If you type in 11, that means contador1 will become as high as 22 (you will loop 11 times, every loop you first increment contador, and contador1 is twice that, so, 22. In other words, you'll end up having to calculate 22!.

The int type does not hold any arbitrary integer. It can only hold integers between -2^31 and +2^31-1. If you try to go beyond those bounds, it just loops around. Witness it in action:

int x = Integer.MAX_VALUE; // a constant representing 2^31-1.
int y = x + 1;
System.out.println(x);
System.out.println(y);

// Prints: 2147483647
//        -2147483648

Where'd that minus come from? That's that whole 'loops around' thing. 22! is much lager than than this upper bound.

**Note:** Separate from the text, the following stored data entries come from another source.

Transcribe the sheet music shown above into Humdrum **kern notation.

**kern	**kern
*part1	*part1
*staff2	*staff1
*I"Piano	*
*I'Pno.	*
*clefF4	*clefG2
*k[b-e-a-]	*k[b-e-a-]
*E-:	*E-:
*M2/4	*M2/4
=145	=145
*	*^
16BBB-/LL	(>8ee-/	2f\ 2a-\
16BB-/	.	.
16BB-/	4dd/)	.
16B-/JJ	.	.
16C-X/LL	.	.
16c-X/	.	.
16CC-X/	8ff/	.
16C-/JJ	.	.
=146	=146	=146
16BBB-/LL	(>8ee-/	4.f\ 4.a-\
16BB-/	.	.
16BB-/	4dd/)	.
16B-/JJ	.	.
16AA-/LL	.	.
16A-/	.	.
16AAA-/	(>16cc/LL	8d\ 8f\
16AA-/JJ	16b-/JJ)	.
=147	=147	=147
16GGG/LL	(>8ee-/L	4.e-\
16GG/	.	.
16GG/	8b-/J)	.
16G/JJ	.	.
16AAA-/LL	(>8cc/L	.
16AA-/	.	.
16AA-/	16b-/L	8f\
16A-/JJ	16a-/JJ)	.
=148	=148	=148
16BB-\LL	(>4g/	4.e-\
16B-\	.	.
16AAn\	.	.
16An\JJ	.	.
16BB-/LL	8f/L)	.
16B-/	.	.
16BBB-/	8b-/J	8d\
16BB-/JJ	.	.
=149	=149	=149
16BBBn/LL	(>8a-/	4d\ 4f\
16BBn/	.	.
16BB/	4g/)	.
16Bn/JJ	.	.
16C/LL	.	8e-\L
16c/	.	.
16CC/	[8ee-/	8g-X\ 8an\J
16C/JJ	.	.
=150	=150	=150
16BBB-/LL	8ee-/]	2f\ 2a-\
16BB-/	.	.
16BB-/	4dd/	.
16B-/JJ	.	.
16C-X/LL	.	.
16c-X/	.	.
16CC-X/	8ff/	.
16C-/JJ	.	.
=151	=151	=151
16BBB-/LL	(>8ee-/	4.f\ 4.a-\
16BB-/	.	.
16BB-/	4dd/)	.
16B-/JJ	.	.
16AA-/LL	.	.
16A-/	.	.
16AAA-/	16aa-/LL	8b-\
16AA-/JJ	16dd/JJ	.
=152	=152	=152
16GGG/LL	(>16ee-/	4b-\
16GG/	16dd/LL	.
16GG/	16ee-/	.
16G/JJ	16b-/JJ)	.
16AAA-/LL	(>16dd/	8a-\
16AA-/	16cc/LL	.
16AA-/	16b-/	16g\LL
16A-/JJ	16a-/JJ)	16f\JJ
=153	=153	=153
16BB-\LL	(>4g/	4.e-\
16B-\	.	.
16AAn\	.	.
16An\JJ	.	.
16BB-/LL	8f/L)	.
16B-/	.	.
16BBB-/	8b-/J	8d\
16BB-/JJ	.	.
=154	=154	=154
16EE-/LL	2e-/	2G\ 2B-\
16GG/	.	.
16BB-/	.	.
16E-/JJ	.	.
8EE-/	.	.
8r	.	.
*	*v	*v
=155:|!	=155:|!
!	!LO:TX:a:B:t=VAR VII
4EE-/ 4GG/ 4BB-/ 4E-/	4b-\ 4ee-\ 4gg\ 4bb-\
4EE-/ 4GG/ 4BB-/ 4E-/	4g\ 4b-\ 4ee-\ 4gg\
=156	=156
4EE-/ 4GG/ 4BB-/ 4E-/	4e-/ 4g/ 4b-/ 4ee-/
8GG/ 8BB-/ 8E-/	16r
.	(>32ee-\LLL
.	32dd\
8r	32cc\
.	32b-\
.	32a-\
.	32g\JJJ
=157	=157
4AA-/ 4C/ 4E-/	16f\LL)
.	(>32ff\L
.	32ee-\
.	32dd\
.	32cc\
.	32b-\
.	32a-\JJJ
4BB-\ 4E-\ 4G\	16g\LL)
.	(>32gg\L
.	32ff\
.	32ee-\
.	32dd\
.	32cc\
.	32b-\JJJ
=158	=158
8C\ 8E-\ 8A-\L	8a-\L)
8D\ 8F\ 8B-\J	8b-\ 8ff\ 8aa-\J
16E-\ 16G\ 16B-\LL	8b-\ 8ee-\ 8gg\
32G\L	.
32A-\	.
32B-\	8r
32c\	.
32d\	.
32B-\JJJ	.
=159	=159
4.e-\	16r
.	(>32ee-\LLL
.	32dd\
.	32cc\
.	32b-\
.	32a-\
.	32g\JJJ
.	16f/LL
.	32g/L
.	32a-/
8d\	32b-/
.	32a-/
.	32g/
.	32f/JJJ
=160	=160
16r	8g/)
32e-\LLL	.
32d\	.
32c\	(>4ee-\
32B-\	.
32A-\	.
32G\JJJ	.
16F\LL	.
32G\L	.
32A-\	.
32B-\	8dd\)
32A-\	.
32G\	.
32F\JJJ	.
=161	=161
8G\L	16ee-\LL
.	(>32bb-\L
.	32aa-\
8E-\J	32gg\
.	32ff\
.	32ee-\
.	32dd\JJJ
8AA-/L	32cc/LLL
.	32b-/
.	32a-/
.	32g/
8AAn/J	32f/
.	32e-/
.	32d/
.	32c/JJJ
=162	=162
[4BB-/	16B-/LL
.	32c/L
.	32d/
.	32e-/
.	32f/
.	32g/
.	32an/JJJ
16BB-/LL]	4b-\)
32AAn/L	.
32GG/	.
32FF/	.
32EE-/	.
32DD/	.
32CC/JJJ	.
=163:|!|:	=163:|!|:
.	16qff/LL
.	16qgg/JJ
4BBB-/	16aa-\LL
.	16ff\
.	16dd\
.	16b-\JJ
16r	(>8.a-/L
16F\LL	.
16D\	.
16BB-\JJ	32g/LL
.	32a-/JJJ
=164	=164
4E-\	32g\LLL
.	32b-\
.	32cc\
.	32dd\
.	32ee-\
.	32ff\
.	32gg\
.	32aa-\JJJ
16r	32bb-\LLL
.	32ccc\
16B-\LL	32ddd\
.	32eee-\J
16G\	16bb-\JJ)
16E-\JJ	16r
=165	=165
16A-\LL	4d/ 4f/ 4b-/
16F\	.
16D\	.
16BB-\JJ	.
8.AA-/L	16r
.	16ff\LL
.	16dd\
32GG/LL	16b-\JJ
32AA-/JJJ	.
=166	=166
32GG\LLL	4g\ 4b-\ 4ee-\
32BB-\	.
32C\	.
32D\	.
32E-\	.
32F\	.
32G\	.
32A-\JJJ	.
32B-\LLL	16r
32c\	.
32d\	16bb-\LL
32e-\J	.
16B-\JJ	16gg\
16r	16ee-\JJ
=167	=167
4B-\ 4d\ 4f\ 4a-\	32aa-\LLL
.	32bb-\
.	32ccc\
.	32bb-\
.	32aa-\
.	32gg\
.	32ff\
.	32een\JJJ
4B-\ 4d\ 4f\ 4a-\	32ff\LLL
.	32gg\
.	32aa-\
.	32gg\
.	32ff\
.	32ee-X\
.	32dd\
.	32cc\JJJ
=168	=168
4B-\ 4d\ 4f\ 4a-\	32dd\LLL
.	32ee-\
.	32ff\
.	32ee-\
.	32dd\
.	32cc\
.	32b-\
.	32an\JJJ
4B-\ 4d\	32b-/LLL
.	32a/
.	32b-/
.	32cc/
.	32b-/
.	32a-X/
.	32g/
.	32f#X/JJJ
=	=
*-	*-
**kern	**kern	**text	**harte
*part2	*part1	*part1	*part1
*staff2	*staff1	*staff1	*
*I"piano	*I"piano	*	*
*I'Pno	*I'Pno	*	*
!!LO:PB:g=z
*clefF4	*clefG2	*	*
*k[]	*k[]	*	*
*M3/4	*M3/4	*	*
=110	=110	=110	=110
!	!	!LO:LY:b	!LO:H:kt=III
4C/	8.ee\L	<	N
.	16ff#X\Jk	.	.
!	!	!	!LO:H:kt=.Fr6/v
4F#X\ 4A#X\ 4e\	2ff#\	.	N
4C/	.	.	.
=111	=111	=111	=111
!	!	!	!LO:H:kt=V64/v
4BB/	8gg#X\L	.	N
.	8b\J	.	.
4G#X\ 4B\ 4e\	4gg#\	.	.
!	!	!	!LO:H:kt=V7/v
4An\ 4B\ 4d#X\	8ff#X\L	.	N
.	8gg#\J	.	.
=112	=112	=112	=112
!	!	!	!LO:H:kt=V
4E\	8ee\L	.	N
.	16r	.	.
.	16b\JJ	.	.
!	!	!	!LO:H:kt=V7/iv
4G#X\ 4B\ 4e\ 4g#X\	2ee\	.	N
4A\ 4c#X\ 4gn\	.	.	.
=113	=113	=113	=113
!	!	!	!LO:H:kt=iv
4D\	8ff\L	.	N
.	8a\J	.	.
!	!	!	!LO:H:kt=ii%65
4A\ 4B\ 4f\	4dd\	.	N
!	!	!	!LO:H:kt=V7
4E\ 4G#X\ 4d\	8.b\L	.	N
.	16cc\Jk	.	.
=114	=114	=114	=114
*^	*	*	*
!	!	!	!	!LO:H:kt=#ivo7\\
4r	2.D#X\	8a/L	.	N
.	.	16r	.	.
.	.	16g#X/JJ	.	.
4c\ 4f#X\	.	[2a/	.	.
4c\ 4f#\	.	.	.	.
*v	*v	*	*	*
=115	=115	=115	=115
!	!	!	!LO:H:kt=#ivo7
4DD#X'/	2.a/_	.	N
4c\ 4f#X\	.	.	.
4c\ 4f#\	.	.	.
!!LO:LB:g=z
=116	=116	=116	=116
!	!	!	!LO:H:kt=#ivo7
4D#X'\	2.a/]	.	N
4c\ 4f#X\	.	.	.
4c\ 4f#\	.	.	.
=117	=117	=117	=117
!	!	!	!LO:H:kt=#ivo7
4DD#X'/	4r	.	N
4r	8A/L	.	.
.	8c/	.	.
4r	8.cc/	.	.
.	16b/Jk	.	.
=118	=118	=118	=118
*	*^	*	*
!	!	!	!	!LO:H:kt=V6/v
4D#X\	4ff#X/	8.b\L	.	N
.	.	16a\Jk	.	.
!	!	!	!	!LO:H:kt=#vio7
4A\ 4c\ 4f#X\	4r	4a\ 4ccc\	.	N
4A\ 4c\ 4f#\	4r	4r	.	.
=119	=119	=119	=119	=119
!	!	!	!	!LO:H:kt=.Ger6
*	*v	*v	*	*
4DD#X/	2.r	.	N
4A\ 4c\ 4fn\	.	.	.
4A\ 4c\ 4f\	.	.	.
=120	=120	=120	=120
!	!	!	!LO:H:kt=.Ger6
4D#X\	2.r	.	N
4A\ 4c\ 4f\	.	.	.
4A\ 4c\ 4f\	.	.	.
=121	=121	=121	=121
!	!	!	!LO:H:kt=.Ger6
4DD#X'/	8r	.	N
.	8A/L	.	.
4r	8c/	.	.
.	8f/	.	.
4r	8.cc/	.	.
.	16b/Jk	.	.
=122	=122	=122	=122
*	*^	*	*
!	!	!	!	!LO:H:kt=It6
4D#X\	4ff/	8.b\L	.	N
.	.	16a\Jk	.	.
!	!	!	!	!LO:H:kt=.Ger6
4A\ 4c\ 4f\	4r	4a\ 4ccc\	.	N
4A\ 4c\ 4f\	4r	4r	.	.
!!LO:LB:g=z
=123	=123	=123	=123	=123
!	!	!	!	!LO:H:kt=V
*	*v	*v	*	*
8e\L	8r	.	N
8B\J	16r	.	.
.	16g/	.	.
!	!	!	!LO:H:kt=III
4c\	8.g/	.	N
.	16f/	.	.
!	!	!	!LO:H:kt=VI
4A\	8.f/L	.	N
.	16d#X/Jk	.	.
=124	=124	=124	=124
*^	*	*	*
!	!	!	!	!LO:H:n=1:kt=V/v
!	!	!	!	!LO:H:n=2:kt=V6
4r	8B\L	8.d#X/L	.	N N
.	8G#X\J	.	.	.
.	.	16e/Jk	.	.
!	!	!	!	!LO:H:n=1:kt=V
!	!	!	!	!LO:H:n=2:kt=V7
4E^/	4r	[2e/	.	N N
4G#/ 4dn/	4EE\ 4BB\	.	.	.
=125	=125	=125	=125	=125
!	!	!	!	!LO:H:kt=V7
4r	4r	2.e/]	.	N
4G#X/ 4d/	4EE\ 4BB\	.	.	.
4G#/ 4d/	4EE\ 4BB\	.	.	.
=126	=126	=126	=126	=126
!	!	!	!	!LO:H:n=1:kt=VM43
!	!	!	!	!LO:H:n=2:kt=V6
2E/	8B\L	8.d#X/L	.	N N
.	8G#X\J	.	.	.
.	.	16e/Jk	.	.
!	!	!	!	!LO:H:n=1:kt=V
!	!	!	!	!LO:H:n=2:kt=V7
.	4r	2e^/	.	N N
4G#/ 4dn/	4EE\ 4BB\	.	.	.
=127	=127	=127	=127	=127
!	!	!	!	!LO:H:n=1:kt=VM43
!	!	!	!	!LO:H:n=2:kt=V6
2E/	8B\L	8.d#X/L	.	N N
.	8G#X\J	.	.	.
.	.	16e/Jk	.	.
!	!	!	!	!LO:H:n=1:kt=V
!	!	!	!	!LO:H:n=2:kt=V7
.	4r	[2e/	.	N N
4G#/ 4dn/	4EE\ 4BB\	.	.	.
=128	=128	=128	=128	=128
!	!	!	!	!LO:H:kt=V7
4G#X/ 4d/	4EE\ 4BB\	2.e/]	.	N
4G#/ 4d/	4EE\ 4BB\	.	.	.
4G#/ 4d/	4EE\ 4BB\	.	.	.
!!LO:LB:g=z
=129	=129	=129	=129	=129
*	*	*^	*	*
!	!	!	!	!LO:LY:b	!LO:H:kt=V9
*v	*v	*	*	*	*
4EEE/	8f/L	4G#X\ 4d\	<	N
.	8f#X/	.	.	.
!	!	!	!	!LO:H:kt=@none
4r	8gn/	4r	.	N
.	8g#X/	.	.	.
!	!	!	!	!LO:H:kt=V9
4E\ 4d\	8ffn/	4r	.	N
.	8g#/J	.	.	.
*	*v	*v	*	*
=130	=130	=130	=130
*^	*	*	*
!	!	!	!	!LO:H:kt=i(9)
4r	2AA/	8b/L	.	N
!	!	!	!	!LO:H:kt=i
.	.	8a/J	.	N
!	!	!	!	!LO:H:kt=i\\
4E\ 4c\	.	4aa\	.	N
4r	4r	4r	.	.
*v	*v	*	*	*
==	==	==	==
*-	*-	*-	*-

Hence, your code doesn't work and it also explains why your algorithm tosses a negative number in there.

You could choose to use long instead which can hold it, but long, too, has limits - 2^63-1 to be precise. You could use double which goes ever further (up to about 1e308 which is a lot more than 2^63), but doubles are not accurate and the lack of accuracy gets worse as you move further away from 0. Past 2^53 or so, the distance between 2 representable numbers in the double range is more than 1, meaning, +1 no longer does anything (all operations on double values are rounded to the nearest representable double after every operation).

More generally trying to do 'math' on really large numbers is a non-trivial affair, and your basic + and / can no longer get the job done. Look up the API of BigDecimal which guarantees you perfect accuracy at the cost of, naturally, performance. You could use that, and get perfect answers. Though it'll take a while.